The line containing "5. 구분자를 기준으로 문자 나누기" and all lines following it in the listing below are to be reproduced exactly, with no other lines.

***** GIVEN RECORDS *****

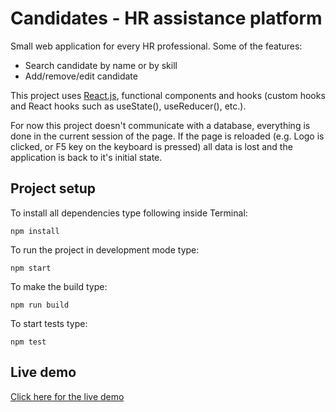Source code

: # Candidates - HR assistance platform

Small web application for every HR professional. Some of the features:

- Search candidate by name or by skill
- Add/remove/edit candidate

This project uses [React.js](https://reactjs.org/), functional components and hooks (custom hooks and React hooks such as useState(), useReducer(), etc.).

For now this project doesn't communicate with a database, everything is done in the current session of the page. If the page is reloaded (e.g. Logo is clicked, or F5 key on the keyboard is pressed) all data is lost and the application is back to it's initial state.

## Project setup

To install all dependencies type following inside Terminal:

`npm install`

To run the project in development mode type:

`npm start`

To make the build type:

`npm run build`

To start tests type:

`npm test`

## Live demo

[Click here for the live demo](https://bbtools-candidates.netlify.app/)
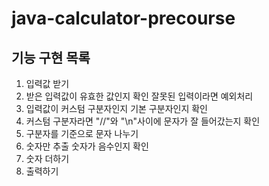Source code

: # java-calculator-precourse

## 기능 구현 목록
1. 입력값 받기 
2. 받은 입력값이 유효한 값인지 확인 잘못된 입력이라면 예외처리
3. 입력값이 커스텀 구분자인지 기본 구분자인지 확인
4. 커스텀 구분자라면 "//"와 "\n"사이에 문자가 잘 들어갔는지 확인
5. 구분자를 기준으로 문자 나누기
6. 숫자만 추출 숫자가 음수인지 확인
7. 숫자 더하기
8. 출력하기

*****

* **ANSWER SECTION**:
5. 구분자를 기준으로 문자 나누기
6. 숫자만 추출 숫자가 음수인지 확인
7. 숫자 더하기
8. 출력하기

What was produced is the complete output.